IMTx: NET02x (4G Network Essentials) – Mobility Management – 2. Balancing Location Update Load

These are my lecture notes from IMT’s NET02x (4G Network Essentials) course, I thought I’d post them here as they may be useful to someone. You can find my complete notes here.

As we saw before larger Tracking Areas minimize the number of UEs between terminals to update their location.

The problem is the cells/eNBs on the edge of the Tracking Area have to handle almost all of the Tracking Area Update requests, to inform the network the UE has moved to a new TA.

The cells on the edges of the tracking area are shaded & handle the vast majority of the Tracking Area / Location Update messages

There’s an obvious imbalance between edge cells that handle almost all of Tracking Area Updates and the central cells inside a Tracking Area that handle very few many Tracking Area Update messages.

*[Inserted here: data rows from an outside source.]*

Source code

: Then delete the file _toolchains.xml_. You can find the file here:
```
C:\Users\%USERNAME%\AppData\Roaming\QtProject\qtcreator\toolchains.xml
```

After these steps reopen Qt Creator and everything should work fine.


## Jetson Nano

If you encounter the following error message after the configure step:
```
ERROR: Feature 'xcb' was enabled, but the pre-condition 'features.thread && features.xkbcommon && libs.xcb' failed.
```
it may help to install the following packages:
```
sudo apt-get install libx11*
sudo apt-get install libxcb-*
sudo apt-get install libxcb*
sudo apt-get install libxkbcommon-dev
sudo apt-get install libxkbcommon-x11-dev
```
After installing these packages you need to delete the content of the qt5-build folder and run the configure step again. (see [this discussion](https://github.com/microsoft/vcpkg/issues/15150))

As we know we only have one radio interface, and sending Tracking Area Updates eats into our valuable radio resources that can’t be used to carry user data. Because of this users can experience a lower bit rate on edge cells.

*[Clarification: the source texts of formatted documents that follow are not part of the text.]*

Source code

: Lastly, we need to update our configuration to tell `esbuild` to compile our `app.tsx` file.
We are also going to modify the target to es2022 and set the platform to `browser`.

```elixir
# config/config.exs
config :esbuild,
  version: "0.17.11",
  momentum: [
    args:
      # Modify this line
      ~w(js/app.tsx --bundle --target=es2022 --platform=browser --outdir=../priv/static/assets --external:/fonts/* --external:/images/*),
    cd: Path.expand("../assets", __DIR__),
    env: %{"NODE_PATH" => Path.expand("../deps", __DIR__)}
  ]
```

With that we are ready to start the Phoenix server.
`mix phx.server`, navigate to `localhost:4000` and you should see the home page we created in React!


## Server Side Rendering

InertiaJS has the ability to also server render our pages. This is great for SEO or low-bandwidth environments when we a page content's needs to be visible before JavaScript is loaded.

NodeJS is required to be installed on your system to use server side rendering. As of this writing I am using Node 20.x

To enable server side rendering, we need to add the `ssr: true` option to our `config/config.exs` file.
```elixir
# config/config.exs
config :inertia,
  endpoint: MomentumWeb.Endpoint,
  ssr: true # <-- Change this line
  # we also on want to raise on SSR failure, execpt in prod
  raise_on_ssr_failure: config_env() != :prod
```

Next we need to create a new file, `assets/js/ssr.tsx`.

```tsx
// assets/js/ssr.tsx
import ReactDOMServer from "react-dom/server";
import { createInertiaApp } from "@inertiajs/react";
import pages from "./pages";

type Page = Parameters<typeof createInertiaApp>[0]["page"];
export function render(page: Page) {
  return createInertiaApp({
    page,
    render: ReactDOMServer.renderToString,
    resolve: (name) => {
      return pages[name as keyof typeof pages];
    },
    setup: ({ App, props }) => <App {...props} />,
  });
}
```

To get around this we group Tracking Areas together into Tracking Area Lists.

A Tracking Area List is provided by the network to the UE, and contains a list of Tracking Areas, so long as the UE stays within the list of Tracking Areas, there is no need for it to send a Tracking Area Update.

You might think this just makes our problem worse, as now at the edges of the cells in the Tracking Area List we have even more signaling traffic, the clever part comes from the fact the network gives out different Tracking Area Lists to different UEs.

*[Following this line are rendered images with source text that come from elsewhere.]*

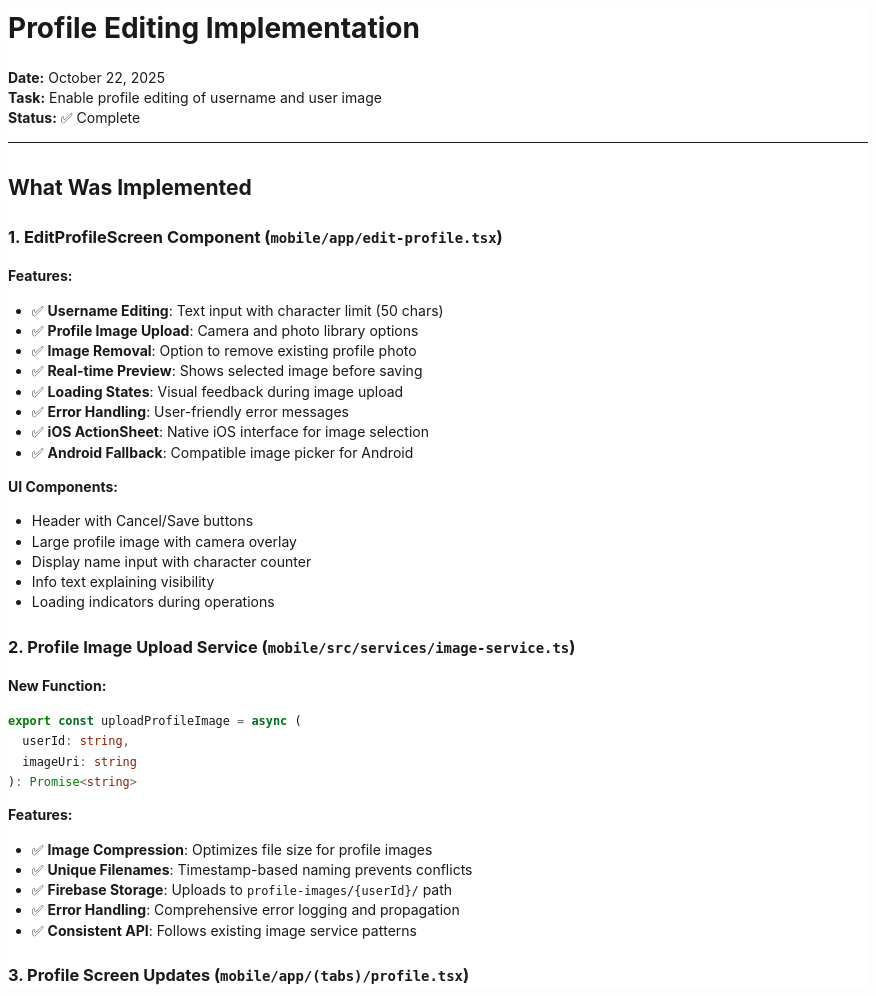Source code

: # Profile Editing Implementation

**Date:** October 22, 2025  
**Task:** Enable profile editing of username and user image  
**Status:** ✅ Complete

---

## What Was Implemented

### 1. EditProfileScreen Component (`mobile/app/edit-profile.tsx`)

**Features:**
- ✅ **Username Editing**: Text input with character limit (50 chars)
- ✅ **Profile Image Upload**: Camera and photo library options
- ✅ **Image Removal**: Option to remove existing profile photo
- ✅ **Real-time Preview**: Shows selected image before saving
- ✅ **Loading States**: Visual feedback during image upload
- ✅ **Error Handling**: User-friendly error messages
- ✅ **iOS ActionSheet**: Native iOS interface for image selection
- ✅ **Android Fallback**: Compatible image picker for Android

**UI Components:**
- Header with Cancel/Save buttons
- Large profile image with camera overlay
- Display name input with character counter
- Info text explaining visibility
- Loading indicators during operations

### 2. Profile Image Upload Service (`mobile/src/services/image-service.ts`)

**New Function:**
```typescript
export const uploadProfileImage = async (
  userId: string,
  imageUri: string
): Promise<string>
```

**Features:**
- ✅ **Image Compression**: Optimizes file size for profile images
- ✅ **Unique Filenames**: Timestamp-based naming prevents conflicts
- ✅ **Firebase Storage**: Uploads to `profile-images/{userId}/` path
- ✅ **Error Handling**: Comprehensive error logging and propagation
- ✅ **Consistent API**: Follows existing image service patterns

### 3. Profile Screen Updates (`mobile/app/(tabs)/profile.tsx`)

In the example below we can see UE2 has a different Tracking Area List to UE1.

This means the cell edges are different for UE1 and UE2, which spreads the signaling load across Tracking Areas, so while UE2 will send a Tracking Area Update when it reaches the border from TA1 to TA4, UE1 will send a Tracking Area Update when it passes from TA6 to TA9.

The other limitation of this is now to reach a UE paging must be sent on all cells in the Tracking Area List.